Labour leader Andrew Little said the two parties wanted to offer New Zealanders a viable alternative to the National-led government, ahead of the 2017 General Election.
"Both parties have had a change in leadership or part leadership and there's just been sheer hard work on the part of both parties, and I think an increasing clear observation that this is a government that is failing middle New Zealand, that is failing all New Zealanders and we have to step up and offer a viable alternative."
He said the MoU would last only until the election, and coalitions would be discussed only after that.
"In the end the voters will decide, and it will be after the voters have spoken that we will then be in a position to look at how a government is formed."
Mr Little was asked repeatedly what this deal meant for any kind of post-election agreement with New Zealand First.
He said anyone else was welcome to join.
"We are both agreed that this is not a monogamous relationship, it's politics and it's MMP, but we are determined to work together, to achieve a change of government and a government that offers a genuinely progressive programme and we welcome any other party that will join with us for those two objectives."
Green Party co-leader Metiria Turei said the relationship between her party and New Zealand First leader Winston Peters had improved since 2005 when Helen Clark spurned the Greens for a deal with New Zealand First.
"We've worked well with Winston Peters in the past, those issues that you are talking about, those are 10 years old, this is a new time, we have new leadership, we are well beyond those days."
The two parties will work together on some policy and campaigns and they will also consider ways to cooperate at the 2016 local body elections.
The MoU stated that the two parties would have a "no surprises" policy which meant they give each other prior notice and the detail of major announcements and speeches.

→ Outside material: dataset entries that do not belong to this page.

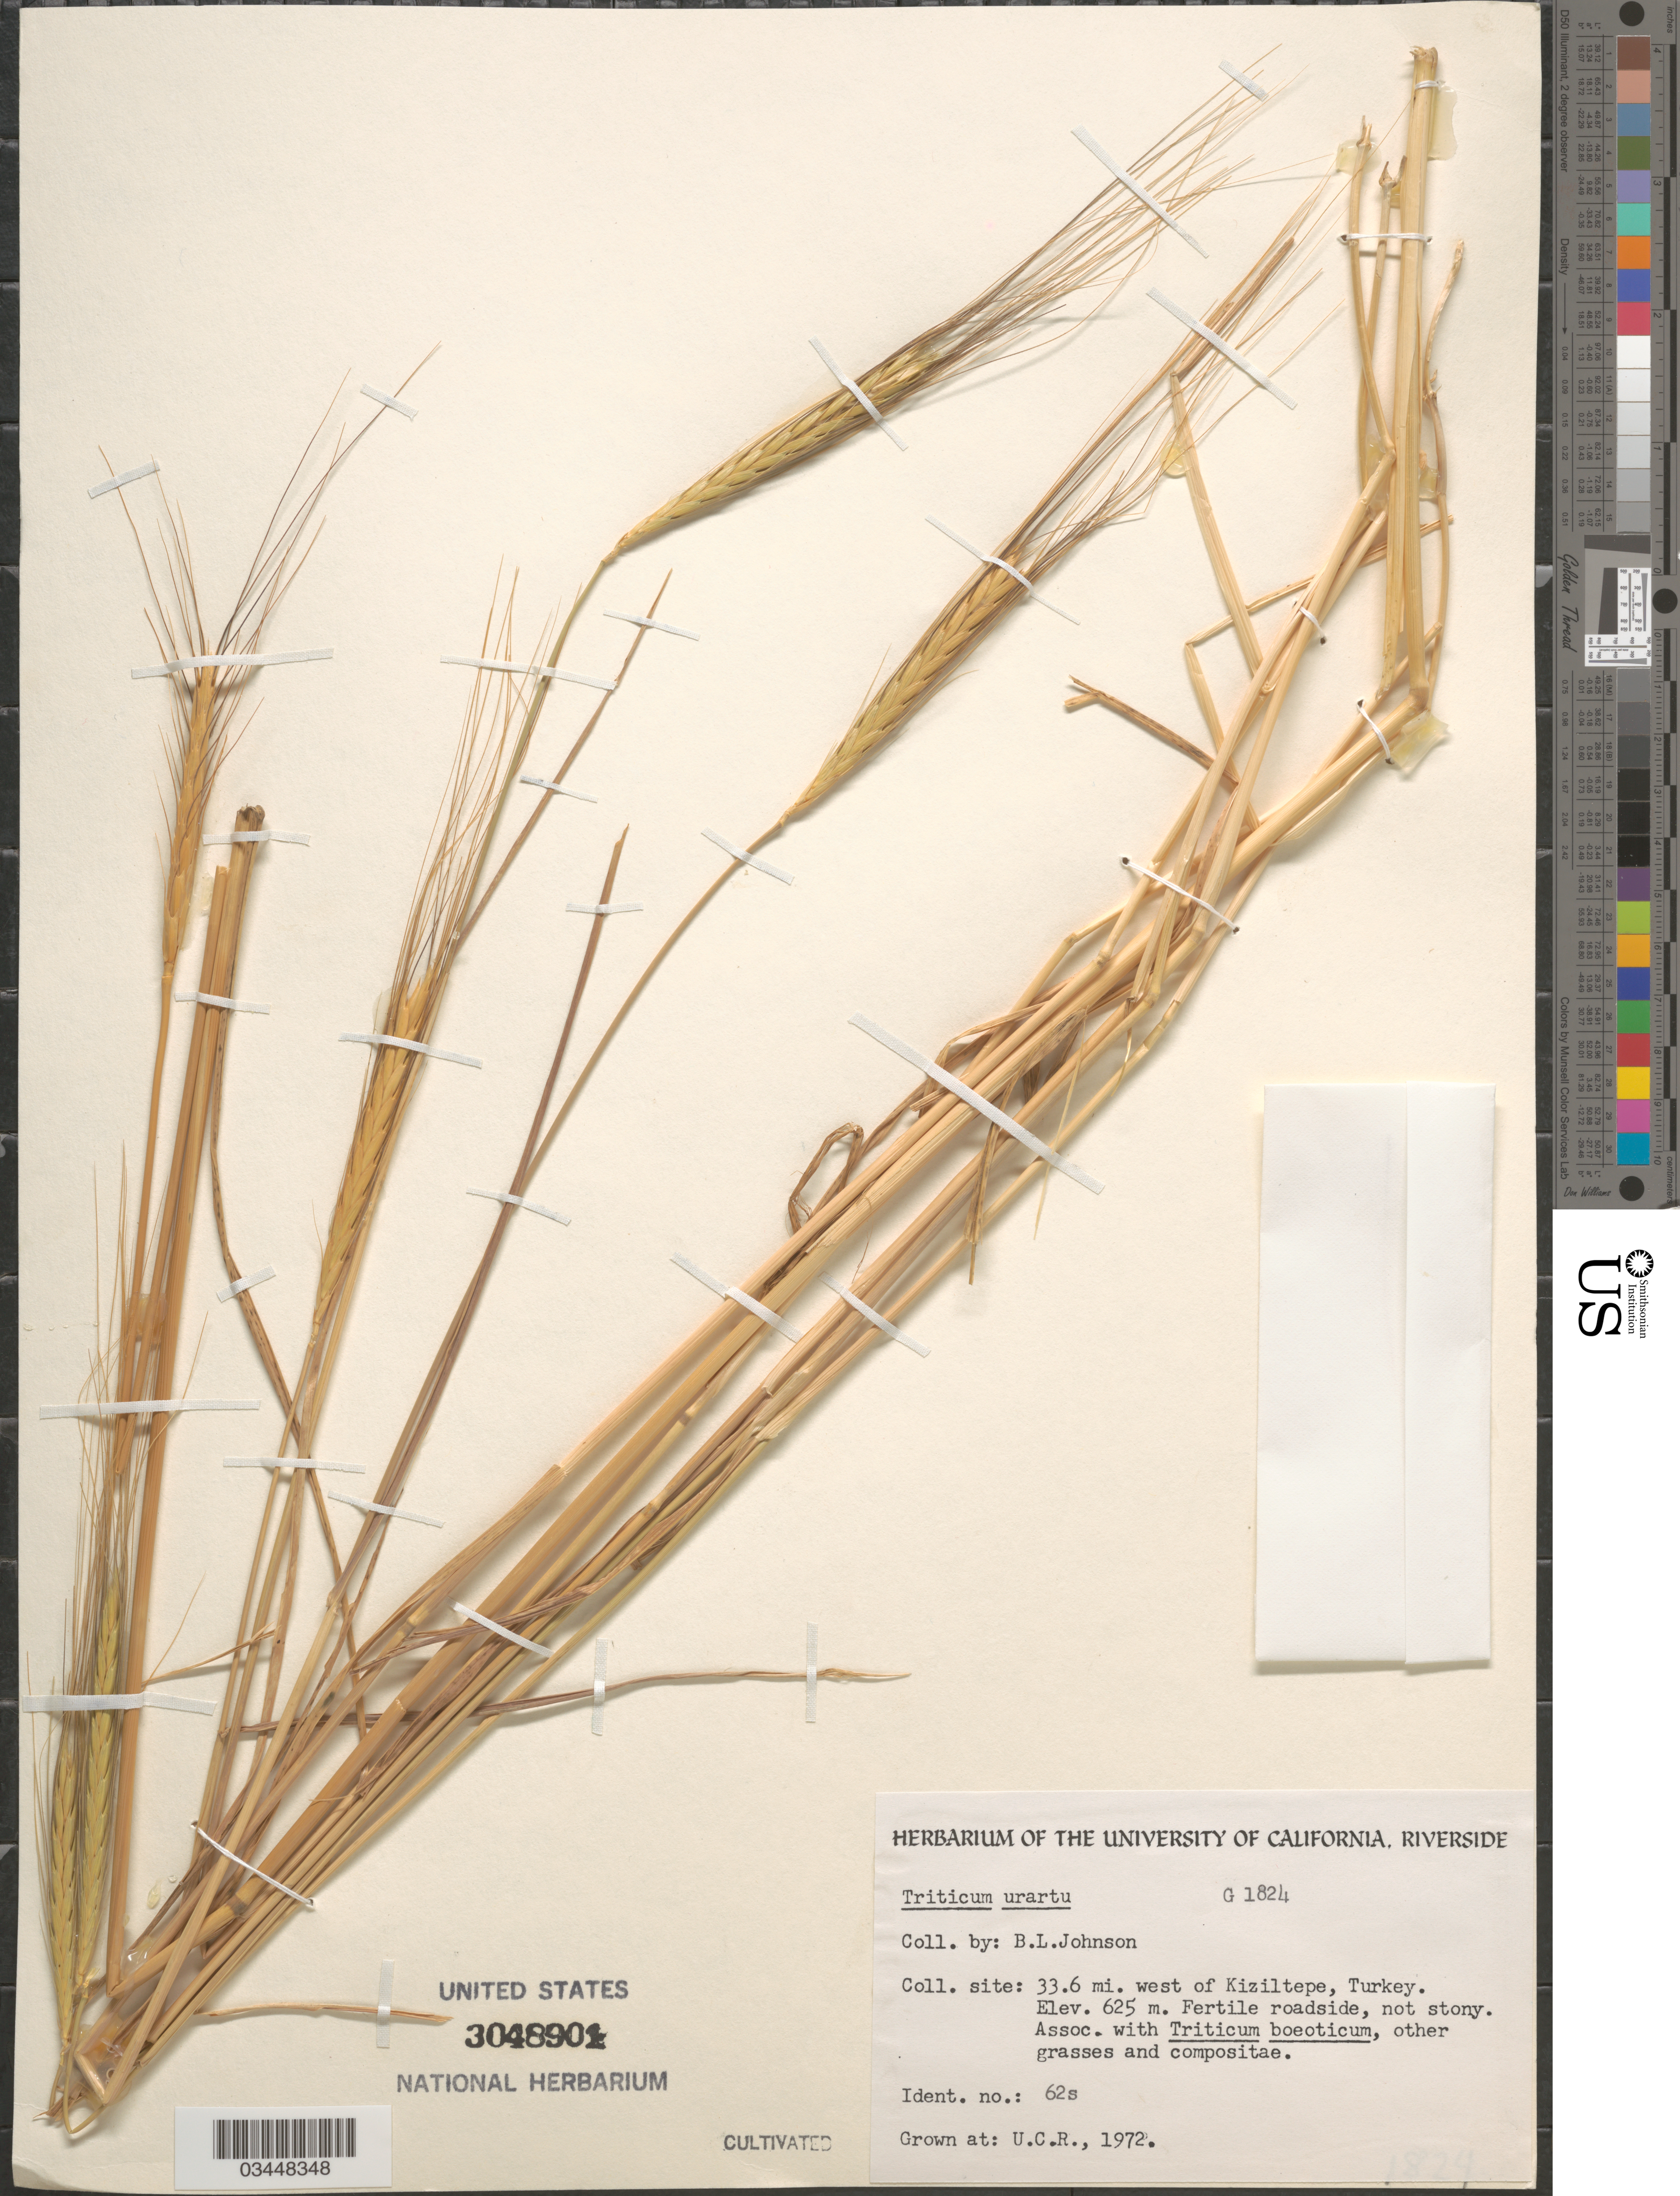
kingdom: Plantae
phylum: Tracheophyta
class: Liliopsida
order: Poales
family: Poaceae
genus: Triticum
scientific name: Triticum urartu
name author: Thumanjan ex Gandilyan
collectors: ex herb. Univ. of California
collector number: G1824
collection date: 1972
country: United States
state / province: California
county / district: Riverside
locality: U.C.R.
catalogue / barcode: US 3048901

Ms Turei said they would still be able to criticise each other, and would have their own distinct manifestos going into next year's election.
The MoU only lasts until the election, so it does not take the shape of a formal coalition or a confidence and supply agreement.
Labour and the Greens are the parties of change.#ChangeTheGovt pic.twitter.com/x7IOWcTlwl
— Eugenie Sage (@EugenieSage) May 31, 2016
Labour hand the Greens a rose. Does that make Winston Naz?
— Steven Joyce (@stevenljoyce) May 31, 2016
The National Party won the 2014 election by a broad margin, with 47 percent of party votes (60 seats). Labour won 25 percent (32 seats), and the Greens won 11 percent (14 seats).